The delicious guy who she'd devoured with her eyes when she first moved out onto the stage. Maybe this little favor for Mr. Noraton would be worth the sore toes.
So Baked Alaska in hand she headed over and came to a stop at his table. She was just about to clear her throat, or sing a note, or something to get his attention, when, without looking at her, he waved at her to put the plate down. Whatever he's scribbling must be awfully important… that or he's a geycat. She eyed him silently. Mr. Noraton did say that he was a friend of his… maybe he meant he was a 'friend' of his. Sigh… all the cute ones.
Abby had just about made up her mind to walk away when he looked up.
And then he lit up.
And, yeah, the way he took in her figure -- from her toes up to the loose curls on the top of her head -- definitely not a geycat.
Abby and Tony sat in silence for a few seconds. Him, uncharacteristically at a loss of words, and her, trying really hard not to talk too much – and for once, succeeding.

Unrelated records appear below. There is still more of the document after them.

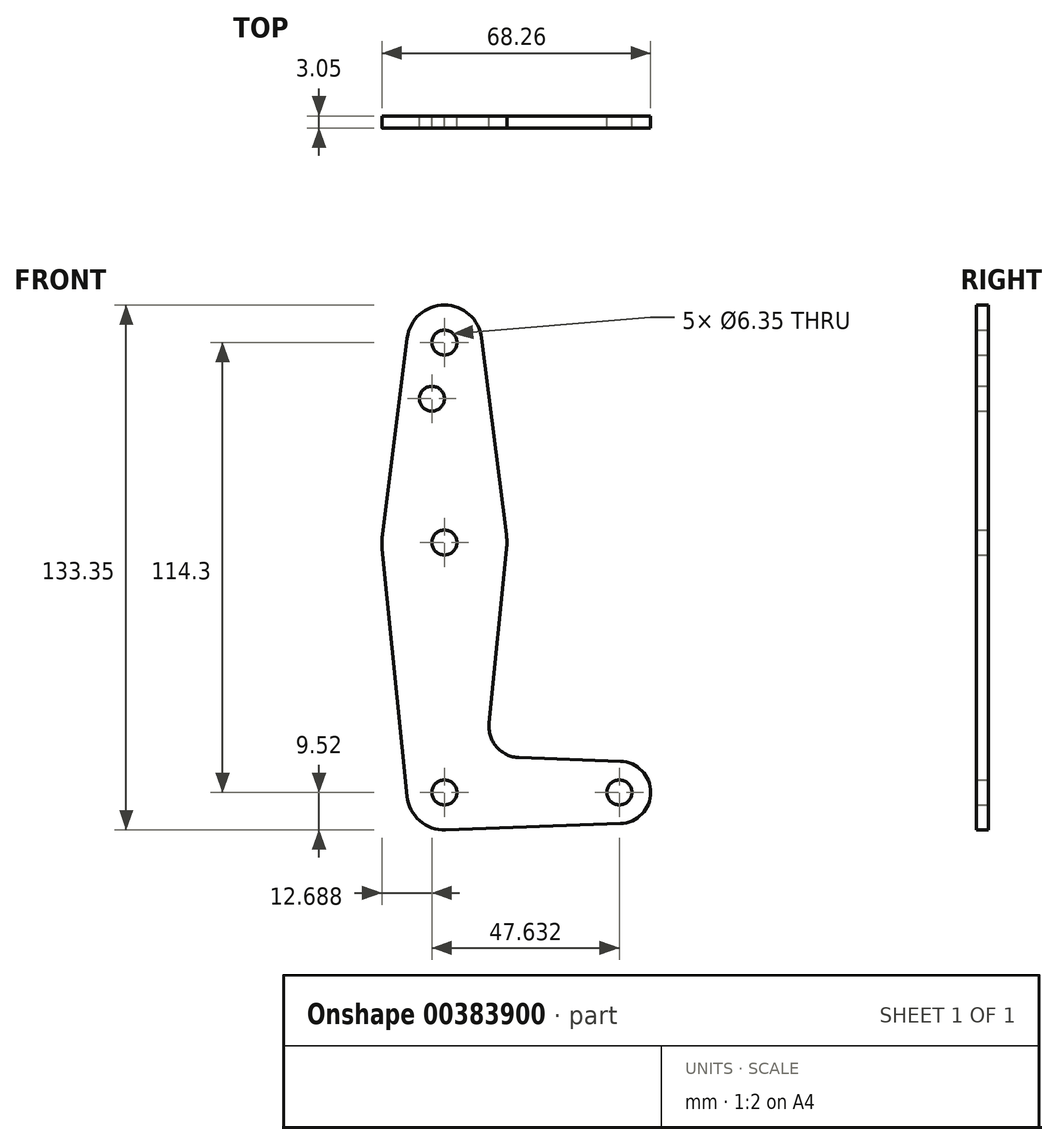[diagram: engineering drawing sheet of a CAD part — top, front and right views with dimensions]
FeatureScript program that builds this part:
annotation { "Feature Type Name" : "Feature", "Feature Type Description" : "" }
export const myFeature = defineFeature(function(context is Context, id is Id, definition is map)
    precondition{}
    {
        {
            var Q0;
            Q0=qCreatedBy(makeId("Front.planeOp"),FACE);
            var sketch = newSketch(context, id + "F0", { "sketchPlane" : qUnion([Q0])});
            skLineSegment(sketch, "E0", {"start": v(0, 0) * mm, "end": v(0, 114.3) * mm, "construction": true});
            skLineSegment(sketch, "E1", {"start": v(0, 0) * mm, "end": v(44.45, 0) * mm, "construction": true});
            skCircle(sketch, "E2", {"center": v(0, 114.3) * mm, "radius": 9.53 * mm});
            skCircle(sketch, "E3", {"center": v(0, 0) * mm, "radius": 9.53 * mm});
            skCircle(sketch, "E4", {"center": v(44.45, 0) * mm, "radius": 7.94 * mm});
            skCircle(sketch, "E5", {"center": v(0, 63.5) * mm, "radius": 15.88 * mm});
            skLineSegment(sketch, "E6", {"start": v(9.45, 115.5) * mm, "end": v(15.75, 65.48) * mm});
            skLineSegment(sketch, "E7", {"start": v(-9.45, 115.5) * mm, "end": v(-15.75, 65.48) * mm});
            skLineSegment(sketch, "E8", {"start": v(-15.8, 61.91) * mm, "end": v(-9.48, -0.95) * mm});
            skLineSegment(sketch, "E9", {"start": v(15.8, 61.91) * mm, "end": v(11.34, 17.6) * mm});
            skLineSegment(sketch, "E10", {"start": v(18.97, 8.85) * mm, "end": v(44.73, 7.93) * mm});
            skLineSegment(sketch, "E11", {"start": v(0.34, -9.52) * mm, "end": v(44.73, -7.93) * mm});
            skArc(sketch, "E12.filletArc", {"start": v(11.34, 17.6) * mm, "mid": v(13.26, 11.57) * mm, "end": v(18.97, 8.85) * mm});
            skCircle(sketch, "E13", {"center": v(0, 114.3) * mm, "radius": 3.18 * mm});
            skCircle(sketch, "E14", {"center": v(0, 63.5) * mm, "radius": 3.18 * mm});
            skCircle(sketch, "E15", {"center": v(0, 0) * mm, "radius": 3.18 * mm});
            skCircle(sketch, "E16", {"center": v(44.45, 0) * mm, "radius": 3.18 * mm});
            skCircle(sketch, "E17", {"center": v(-3.18, 100.03) * mm, "radius": 3.18 * mm});
            skSolve(sketch);
        }
        {
            var Q0;
            Q0 = qSketchRegion(id + "F0", true);
            extrude(context, id + "F1", {"entities" : qUnion([Q0]), "depth" : 3.05 * mm});
        }
    });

Keep your mouth shut Abby, don't say anything to the cute man. Your mom told you one thing about men, and it's that they don't like women who talk too much. So, shut up. Keep your lips zipped. Only open them to breath. And to laugh if he says something clever.
Ooooh! And to DRINK.
Tony was still racking his brain for something witty, or suave, or even remotely intelligent to say, when he saw the songbird reach across the table and pick up his scotch.

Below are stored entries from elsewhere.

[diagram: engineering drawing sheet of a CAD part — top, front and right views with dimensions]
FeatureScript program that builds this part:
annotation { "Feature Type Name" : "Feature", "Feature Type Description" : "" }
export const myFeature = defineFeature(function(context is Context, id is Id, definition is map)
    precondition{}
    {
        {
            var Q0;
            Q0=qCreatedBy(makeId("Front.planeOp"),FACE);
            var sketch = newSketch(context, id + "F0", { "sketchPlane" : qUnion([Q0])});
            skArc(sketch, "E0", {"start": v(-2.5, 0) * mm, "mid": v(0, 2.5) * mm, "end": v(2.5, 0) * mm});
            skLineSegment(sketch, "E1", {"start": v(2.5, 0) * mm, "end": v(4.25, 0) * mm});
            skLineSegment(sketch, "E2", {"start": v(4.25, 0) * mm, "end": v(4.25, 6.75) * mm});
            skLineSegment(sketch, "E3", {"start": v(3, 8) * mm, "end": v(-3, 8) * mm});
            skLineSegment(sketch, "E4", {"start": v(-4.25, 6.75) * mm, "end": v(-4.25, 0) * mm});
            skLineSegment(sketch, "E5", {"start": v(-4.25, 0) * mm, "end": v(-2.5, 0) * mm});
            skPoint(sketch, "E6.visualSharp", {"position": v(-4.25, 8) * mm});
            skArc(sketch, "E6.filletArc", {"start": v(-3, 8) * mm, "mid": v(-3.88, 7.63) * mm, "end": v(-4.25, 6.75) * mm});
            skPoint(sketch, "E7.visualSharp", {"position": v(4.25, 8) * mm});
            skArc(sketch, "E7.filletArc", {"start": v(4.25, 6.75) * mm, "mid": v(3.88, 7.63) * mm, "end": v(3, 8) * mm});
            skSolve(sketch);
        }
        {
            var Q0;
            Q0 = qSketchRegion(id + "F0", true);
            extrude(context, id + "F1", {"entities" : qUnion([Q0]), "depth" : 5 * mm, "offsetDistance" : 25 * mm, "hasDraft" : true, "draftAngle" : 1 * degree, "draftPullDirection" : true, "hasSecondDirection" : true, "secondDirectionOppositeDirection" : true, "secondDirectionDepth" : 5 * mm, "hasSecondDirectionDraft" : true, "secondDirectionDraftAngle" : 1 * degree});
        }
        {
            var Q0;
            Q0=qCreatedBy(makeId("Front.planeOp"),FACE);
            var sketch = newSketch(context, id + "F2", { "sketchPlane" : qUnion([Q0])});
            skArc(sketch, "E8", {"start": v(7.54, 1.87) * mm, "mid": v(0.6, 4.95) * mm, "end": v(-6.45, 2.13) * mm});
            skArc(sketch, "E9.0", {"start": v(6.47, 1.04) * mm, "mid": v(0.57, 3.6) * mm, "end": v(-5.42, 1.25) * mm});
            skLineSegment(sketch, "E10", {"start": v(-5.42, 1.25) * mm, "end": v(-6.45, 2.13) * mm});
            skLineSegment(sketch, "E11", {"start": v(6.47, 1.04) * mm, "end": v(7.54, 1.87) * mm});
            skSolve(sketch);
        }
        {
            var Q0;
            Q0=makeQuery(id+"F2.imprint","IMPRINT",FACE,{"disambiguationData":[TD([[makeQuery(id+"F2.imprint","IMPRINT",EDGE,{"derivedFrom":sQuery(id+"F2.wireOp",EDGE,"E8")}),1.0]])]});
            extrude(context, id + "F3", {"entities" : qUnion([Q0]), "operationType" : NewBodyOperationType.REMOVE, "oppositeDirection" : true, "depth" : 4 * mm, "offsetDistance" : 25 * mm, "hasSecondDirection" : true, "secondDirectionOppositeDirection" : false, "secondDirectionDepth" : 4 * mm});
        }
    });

He watched with disbelief and amusement as she closed her eyes and threw back the last of his drink.
With a shake of her head as the alcohol slid smoothly down her throat, Abby took a deep breath and then realized what she'd just done. Her eyes flew open.
Tony smirked. "Good?"
"Yes. Wonderful. Really good. I'm so sorry. I didn't mean to do that. But I was thinking about… well, I'm not going to tell you what I was thinking about, but the next thing I knew, I was thinking about having a drink… and there your drink was. Not that I do that a lot – think of drinks that is. I'm not a lush or drunkard. I was just looking for something to do with mouth so that I didn't start babbling about nothing. Or something." She took a deep breath, "Like I just did."
His warm laugh spiked through her veins. "Feel free to use anything of mine whenever you're looking for something to do with your mouth."